### JOB
Could you set down every entry exactly as it stands, without the images?

### RECORDS FOR THIS TASK

Content starts

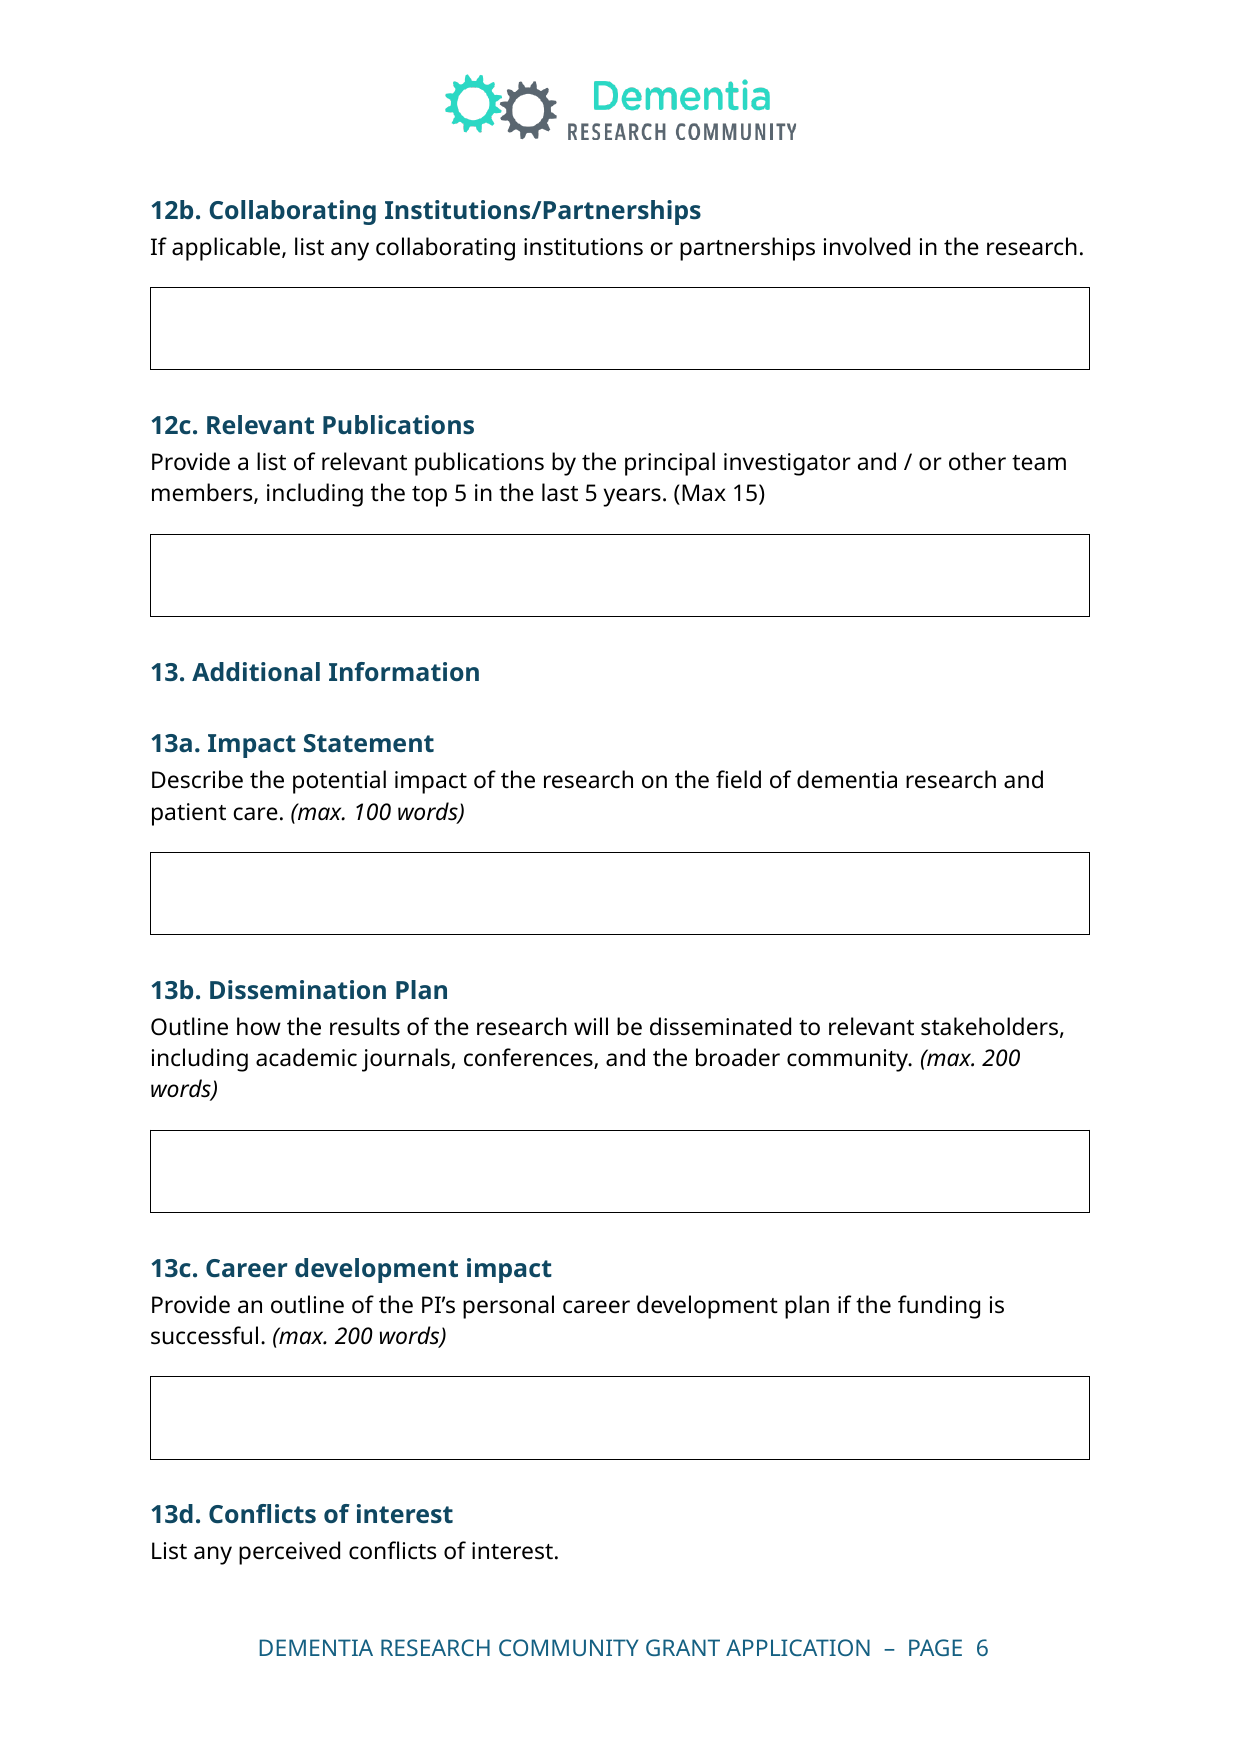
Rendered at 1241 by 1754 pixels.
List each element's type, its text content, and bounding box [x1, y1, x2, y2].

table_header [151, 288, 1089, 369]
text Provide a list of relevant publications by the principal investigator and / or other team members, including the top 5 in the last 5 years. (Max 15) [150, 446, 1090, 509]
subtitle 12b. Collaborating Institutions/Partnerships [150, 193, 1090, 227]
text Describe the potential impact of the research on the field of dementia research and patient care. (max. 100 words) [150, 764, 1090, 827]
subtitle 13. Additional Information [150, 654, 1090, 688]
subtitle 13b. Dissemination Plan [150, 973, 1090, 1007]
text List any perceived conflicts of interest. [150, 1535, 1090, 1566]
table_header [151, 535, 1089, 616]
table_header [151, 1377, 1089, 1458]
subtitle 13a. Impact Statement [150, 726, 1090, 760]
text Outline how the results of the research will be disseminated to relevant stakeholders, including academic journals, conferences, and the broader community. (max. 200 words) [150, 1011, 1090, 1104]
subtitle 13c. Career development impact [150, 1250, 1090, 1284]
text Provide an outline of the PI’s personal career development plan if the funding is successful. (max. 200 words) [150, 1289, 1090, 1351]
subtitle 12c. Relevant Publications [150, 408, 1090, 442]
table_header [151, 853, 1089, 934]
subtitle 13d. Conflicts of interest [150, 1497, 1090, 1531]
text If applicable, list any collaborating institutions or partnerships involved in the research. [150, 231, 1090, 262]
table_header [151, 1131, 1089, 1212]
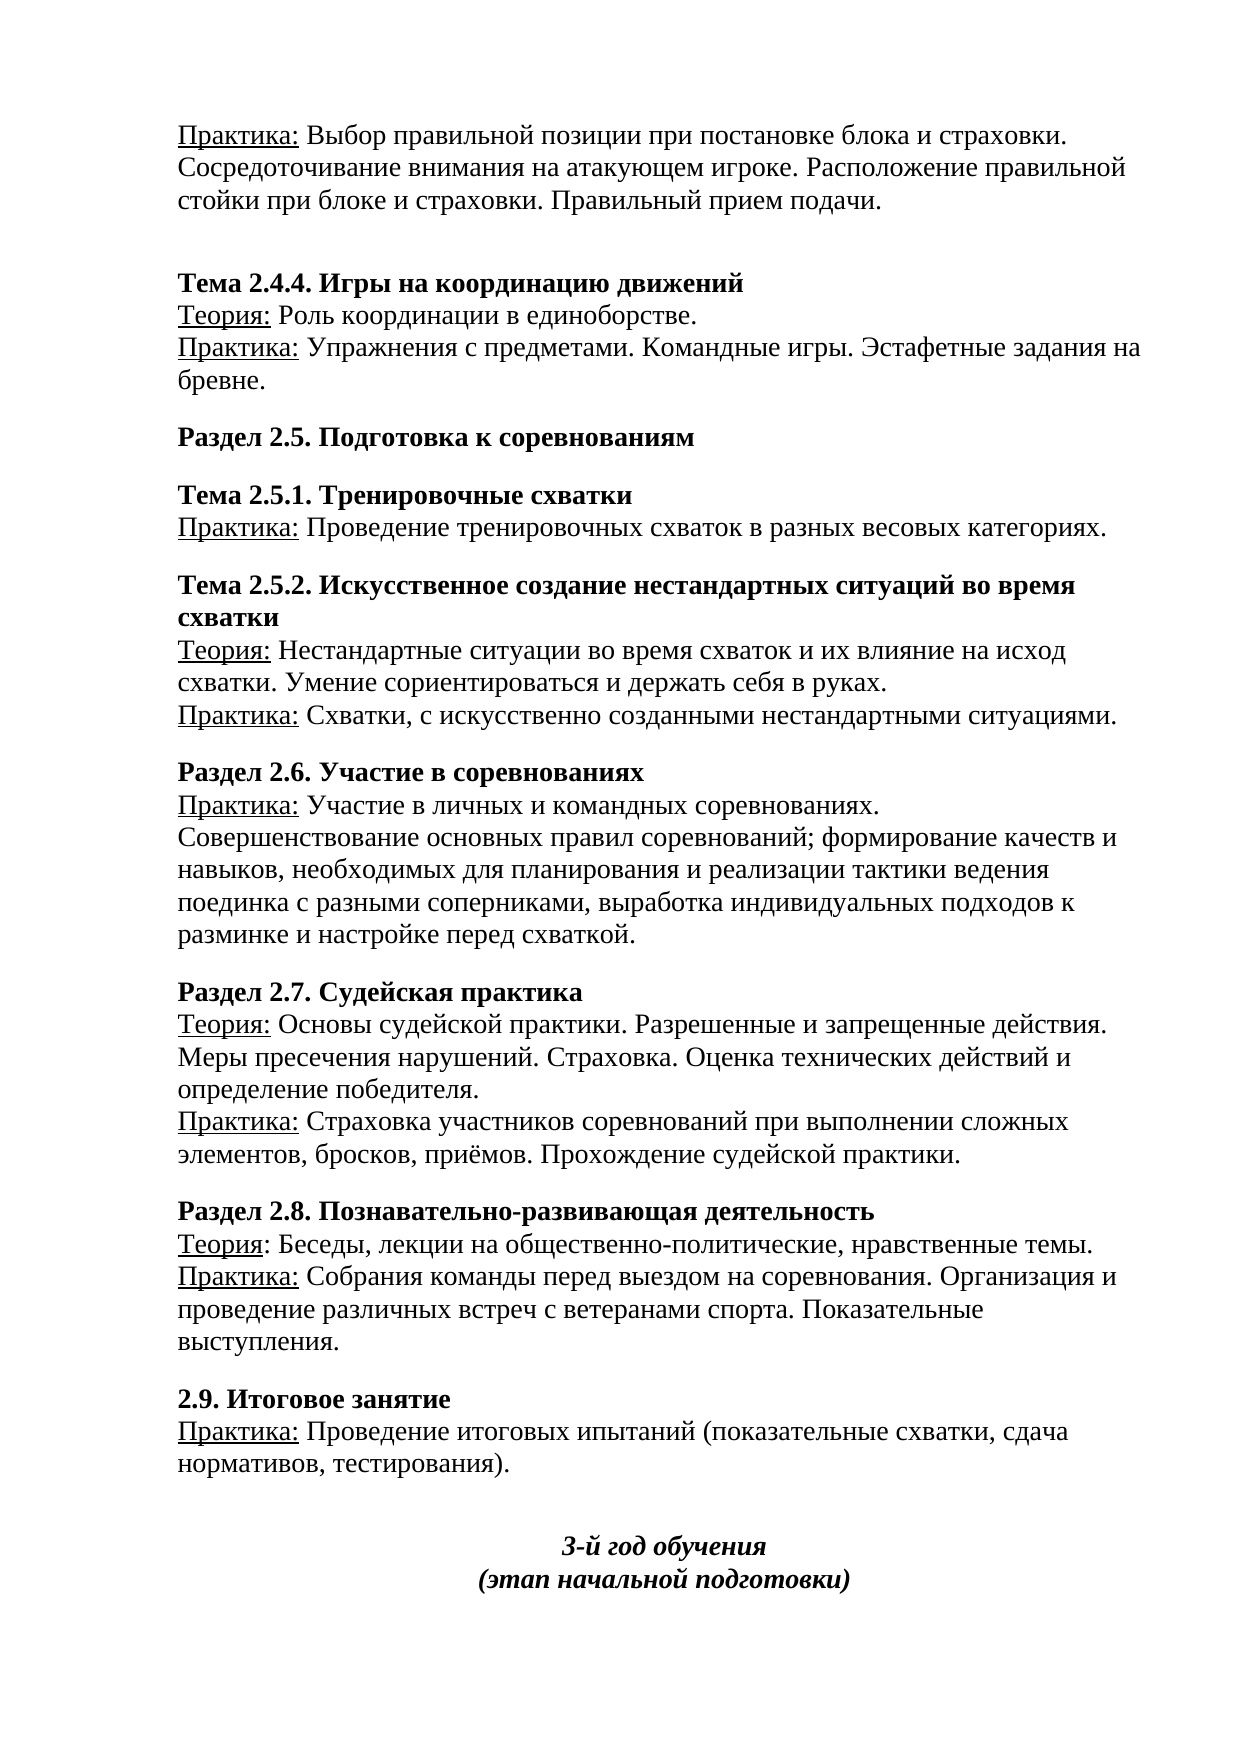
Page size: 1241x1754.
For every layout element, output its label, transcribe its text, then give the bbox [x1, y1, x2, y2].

Content ends

### RESPONSE
Rendered at 1241 by 1754 pixels.
List each element's type, its text content, and bounding box [x1, y1, x2, y2].

table_header [151, 288, 1089, 369]
text Provide a list of relevant publications by the principal investigator and / or other team members, including the top 5 in the last 5 years. (Max 15) [150, 446, 1090, 509]
subtitle 12b. Collaborating Institutions/Partnerships [150, 193, 1090, 227]
text Describe the potential impact of the research on the field of dementia research and patient care. (max. 100 words) [150, 764, 1090, 827]
subtitle 13. Additional Information [150, 654, 1090, 688]
subtitle 13b. Dissemination Plan [150, 973, 1090, 1007]
text List any perceived conflicts of interest. [150, 1535, 1090, 1566]
table_header [151, 535, 1089, 616]
table_header [151, 1377, 1089, 1458]
subtitle 13a. Impact Statement [150, 726, 1090, 760]
text Outline how the results of the research will be disseminated to relevant stakeholders, including academic journals, conferences, and the broader community. (max. 200 words) [150, 1011, 1090, 1104]
subtitle 13c. Career development impact [150, 1250, 1090, 1284]
text Provide an outline of the PI’s personal career development plan if the funding is successful. (max. 200 words) [150, 1289, 1090, 1351]
subtitle 12c. Relevant Publications [150, 408, 1090, 442]
table_header [151, 853, 1089, 934]
subtitle 13d. Conflicts of interest [150, 1497, 1090, 1531]
text If applicable, list any collaborating institutions or partnerships involved in the research. [150, 231, 1090, 262]
table_header [151, 1131, 1089, 1212]
Page size: 1241x1754.
For every layout element, output its label, transcribe its text, then give the bbox [x1, y1, x2, y2].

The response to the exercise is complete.